[WORK INSTRUCTIONS]
[A] In the commentary passage, what does the city of nirvana apply to?
[B] Transcribe the stretch of the commentary passage from "The remaining three" through "how it works.".

[TEXT PROVIDED]
The first phrase is given in relation to showing the pleasant path, or you could say cause, to all sentient beings. For example, for some beings in the bad migrations, he sends light rays from his body that alleviate their sufferings and, having produced faith in them, places them in the good migrations. Then, for those in the happy migrations, he places them in various things such as generosity, discipline, and so on and so gradually ripens them into the three enlightenments.(78)
The remaining three phrases of this group of four are given in relation to showing the pleasant path to those sentient beings who have entered a vehicle. Among them, a father to the bodhisatvas is for those who belong to the Great Vehicle; they are bodhisatvas belonging to the family of the buddhas. Because they are born from the buddha’s dharma (79) to begin with and then because, in terms of body, speech, mind, and activities, they come to abide as buddhas (80) or something corresponding to it, they are the sons of the buddhas. The Tathagata is their father because he is the object from whom they get their good qualities. That is how it works.
Then, a king to the noble persons is for those of the shravaka and pratyeka families. Stream-enterers, returners, non-returners, shravaka and pratyeka arhats, and so on are nourished by the buddha’s dharma but do not make it as far as the Tathagata side of dharma (81). Therefore, they remain like ordinary commoners and, because of that, buddha is a king for them.
A chief of merchants both leads all merchants along and goes along with them, so for them, he is their captain. The city of nirvana applies to the nirvana of all three vehicles. The Buddha unmistakably guides the ones wanting to go there, with the result that he is their captain, and the city of emancipation is their final destination.
The six phrases His wisdom is unfathomable. His knowledgeability is inconceivable. His speech is complete purity. His melody is pleasing. One never has enough of viewing the image of his body. His body is unparalleled show the means by which he enacts the purposes of others (82).
Of them, the enlightened activity of mind is that his wisdom is unfathomable. Given that he knows all of sentient beings’ elements, inclinations, faculties, and karmic imprints, he is able unmistakably to employ all methods and timings needed for the purposes of migrators.
The enlightened activity of speech is that his knowledgeability is inconceivable (83). It is inconceivable based on attempting to write it out: if one started with one phrase about it then explained that with more and more other phrases, even if one were to do that for unfathomable kalpas, one would not finish the task. It is conceivable based on presentation of its meaning: if during unfathomable kalpas infinite sentient beings were at the same time to ask a completely different question, the Buddha could just one time, effortlessly giving a reply in various different ways, supply an ungarbled answer to each being; there would be only one instance of his speech but it would convey infinite meanings that would come forth in different, individual replies. There would be an infinite amount of speech yet each single being to be tamed would have his wisdom limitlessly increased because of it. “Knowledgeability” relates to his teaching dharma; “inconceivable” relates to its amazing, wondrous presentation.

[MATERIAL PROVIDED]

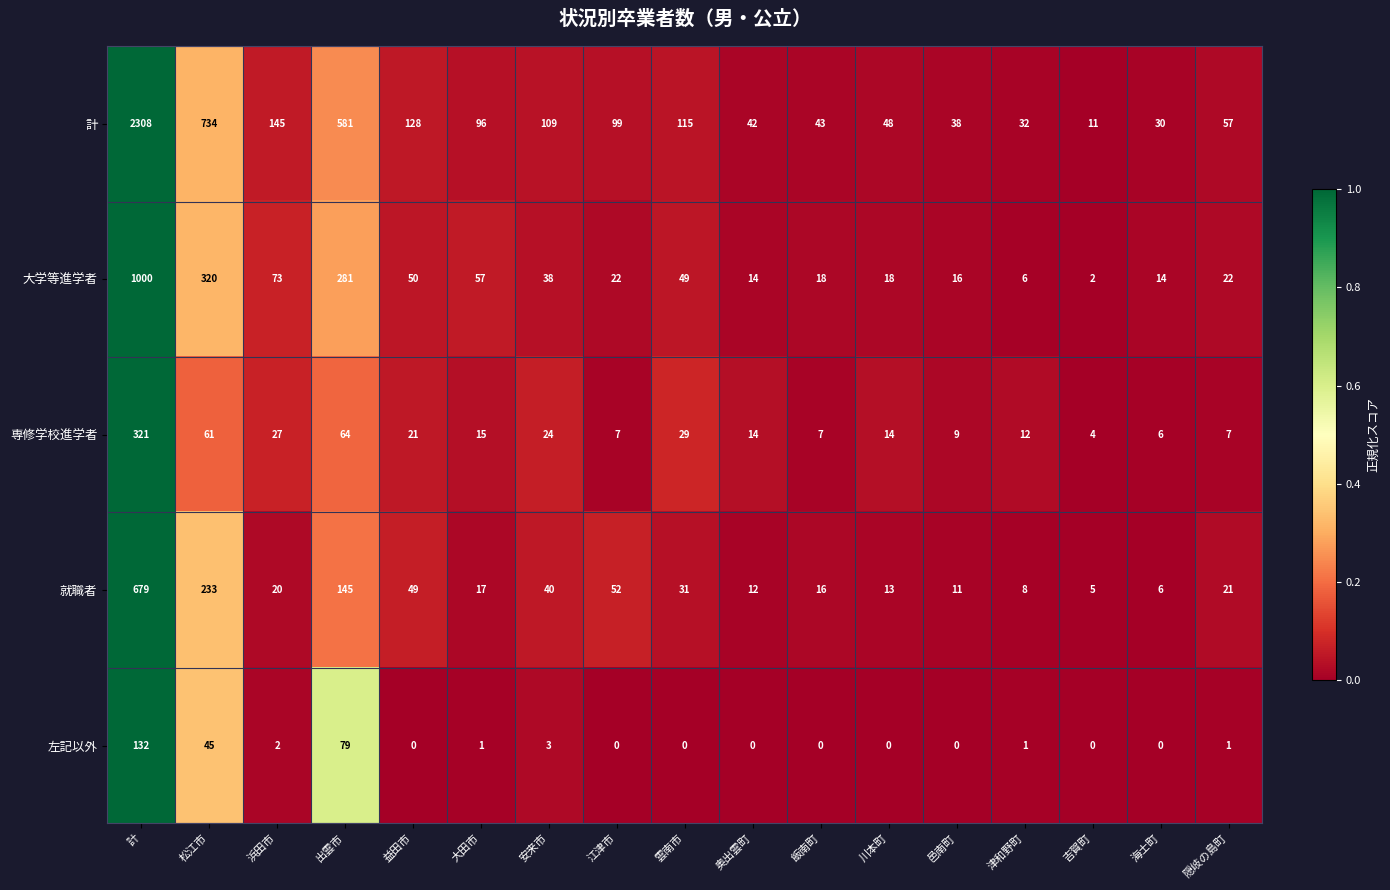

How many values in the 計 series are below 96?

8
...
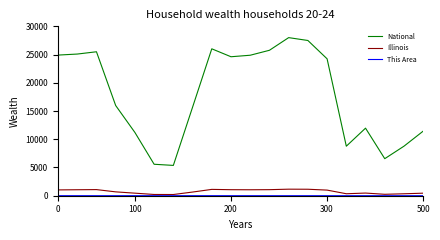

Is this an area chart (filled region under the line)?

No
---
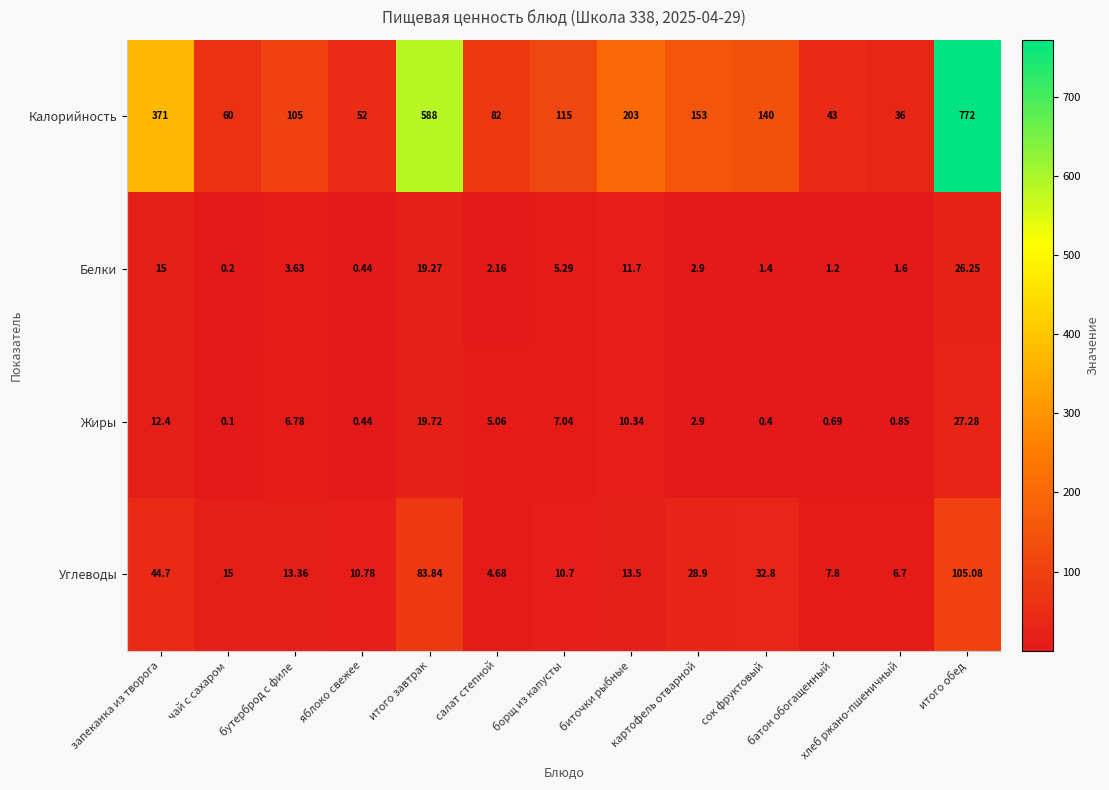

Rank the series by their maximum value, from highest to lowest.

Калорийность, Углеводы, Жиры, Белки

[RESPONSES PER TASK]
[A] The city of nirvana applies to the nirvana of all three vehicles.

[B]
The remaining three phrases of this group of four are given in relation to showing the pleasant path to those sentient beings who have entered a vehicle. Among them, a father to the bodhisatvas is for those who belong to the Great Vehicle; they are bodhisatvas belonging to the family of the buddhas. Because they are born from the buddha’s dharma (79) to begin with and then because, in terms of body, speech, mind, and activities, they come to abide as buddhas (80) or something corresponding to it, they are the sons of the buddhas. The Tathagata is their father because he is the object from whom they get their good qualities. That is how it works.